Managing Data Privacy is a key challenge for U.S. tech companies expanding into Europe.
As his last official act as Data Protection Commissioner for Ireland, Billy Hawkes recently gave the closing keynote address at an event for the International Association of Privacy Professionals in San Jose, California. Appointed to the position in 2001, Hawkes’ time at the helm has been eventful, to say the least. Developments over the past several years, such as the Snowden affair, which uncovered NSA surveillance and the subsequent debate over the future of safe harbour, has seen the issue of Data Privacy move to the front pages on both sides of the Atlantic.
As the go-to European location for the world’s leading social, digital, ecommerce and cloud companies like Facebook, Google, Yahoo, Dropbox, and others, Ireland is increasingly at the centre of transatlantic discussions about how personal information is treated online.
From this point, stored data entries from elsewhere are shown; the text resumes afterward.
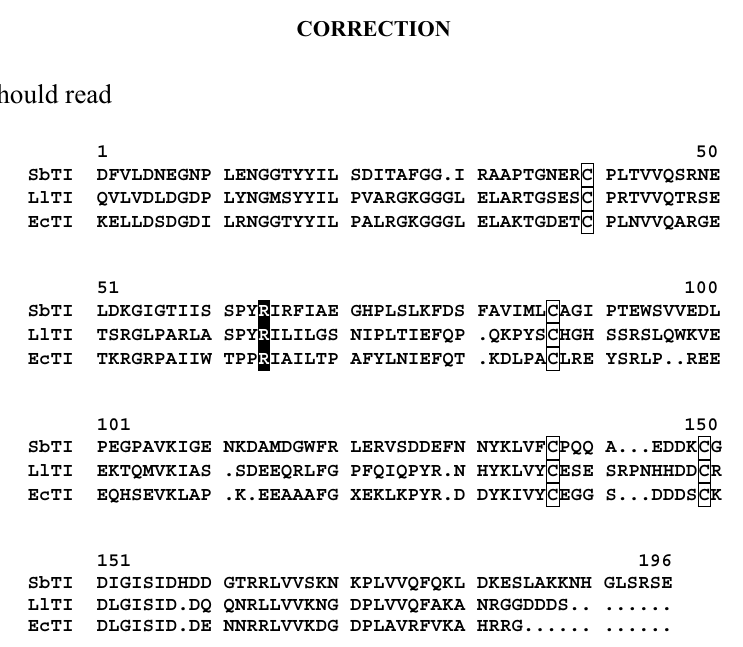
Fig. 1 – Comparative sequences of related Kunitz inhibitors SBTI (soybean trypsin inhibitor); LlTI – Leucaena leucocephala (Oliva et al. 2000) and EcTI – Enterolobium contortisiliquum (Batista et al. 1996). SBTI identical residues are in the gray; the cysteine residues are indicated by black boxes. The P 1 residues of the reactive sites are in the black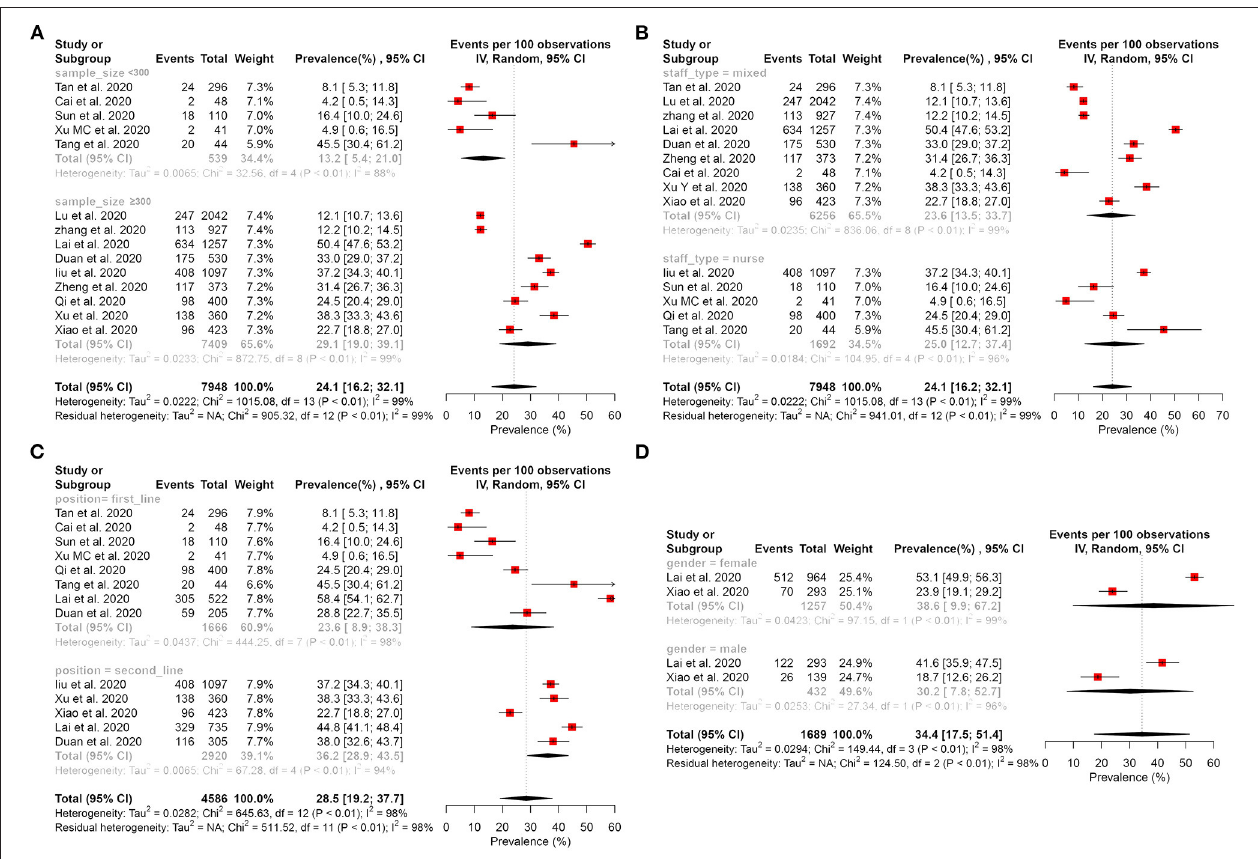
FIGURE 3 | Subgroup analysis of the prevalence of depression among healthcare workers. (A) Subgroup analysis stratification by sample size. (B) Subgroup analysis stratification by staff type. (C) Subgroup analysis stratification by position. (D) Subgroup analysis stratification by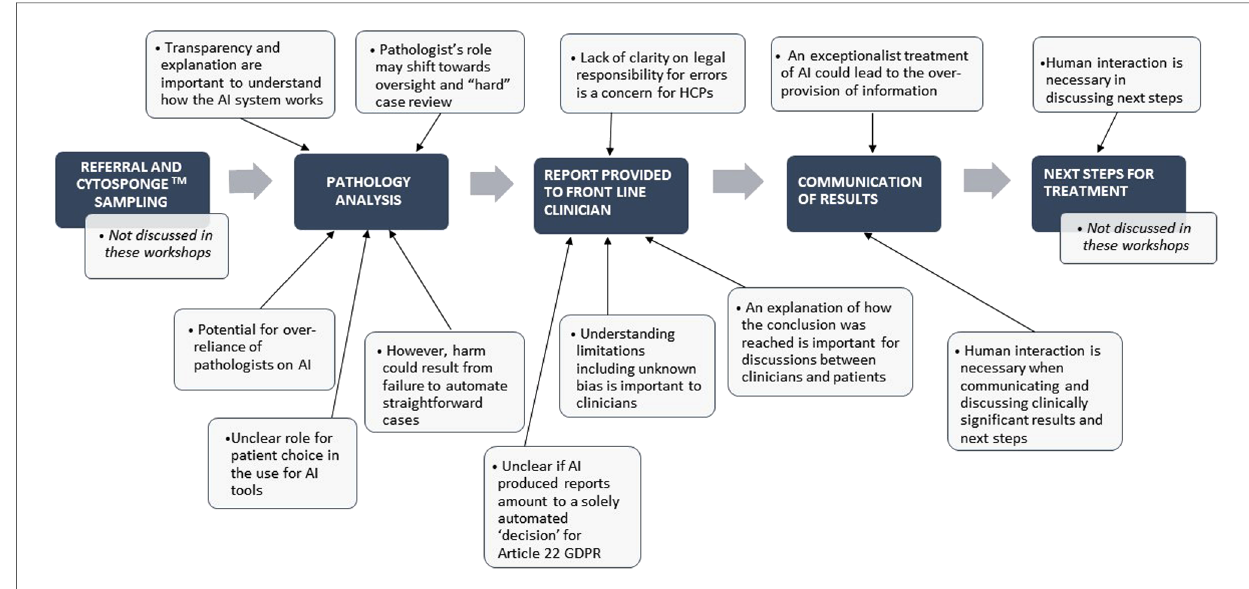
FIGURE 1 Key ethical and legal considerations in a diagnostic pathway incorporating AI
Starting with its landmark "audit" of Facebook (the first and most extensive of its kind in the EU), the Irish office of Data Protection regulation, led by Mr Hawkes, has more expertise, experience and best practice experience in this field than any other jurisdiction in Europe.
The European Union vs. the United States
There are two fundamental rights at the heart of the Data protection issue. In the U.S. the First Amendment guarantees the right to free speech and in the EU, the right to data protection, enshrined in the Lisbon treaty, is now a fundamental right in Europe. Countries, such as France and Germany in particular, have recent historical reasons to value their privacy – both on and off line – and often have a healthy disregard for unwanted marketing. If you’ve spent much time in Germany, you’ll have seen “Keine Einwuerfe!" (No Spam!) posted on a lot of mailboxes.
Issues for Multinationals
Although U.S. corporations naturally want their customers to benefit from the exciting technologies they have invested in, most also want to comply with the local regulations in countries in which they operate. The current complexity and ambiguity around jurisdiction certainly doesn’t help. Each of the 27 EU member states has at least one regulator, all with differing interpretations of how the EU Directive approaches enforcement and other practical matters. Thankfully, this is now changing. From 2015, the EU is moving to streamline the current system which will provide clarity, and allow a “One-Stop Shop” regulatory approach within Europe. Companies will now have a choice as to where they manage and defend data privacy issues. This is where Ireland has a particular edge.
EU Law with an Irish Flavor
In addition to the talent and infrastructure that makes Ireland a sophisticated European home for U.S. companies, the “Firm but Fair” way the Irish regulator has dealt with companies has added to the attractions of the country. It’s EU law with an Irish flavor. While in no way “light-touch,” the Irish regulatory approach is to engage with companies early, develop an understanding of their business and work with them to ensure that they are compliant. The goal is to achieve results without having to resort to punitive measures, although companies should note though that Irish regulator has more enforcement powers than most other countries.
Mr Hawkes' successor Helen Dixon is about to come on board. With Apple, Yahoo and Adobe recently announcing their intention to manage their privacy operations from Ireland – with others to follow – Dixon will be busy. To help, the Government has recently expanded Dixon’s team and opened a new office in Dublin.
In the meantime, we wish Commissioner Hawkes a long, happy, and above all – Private – retirement. He has earned it.
Paraic Hayes runs the Consumer Technology and Services sector at IDA Ireland’s Silicon Valley office. He has waived his Right To Be Forgotten for this blog.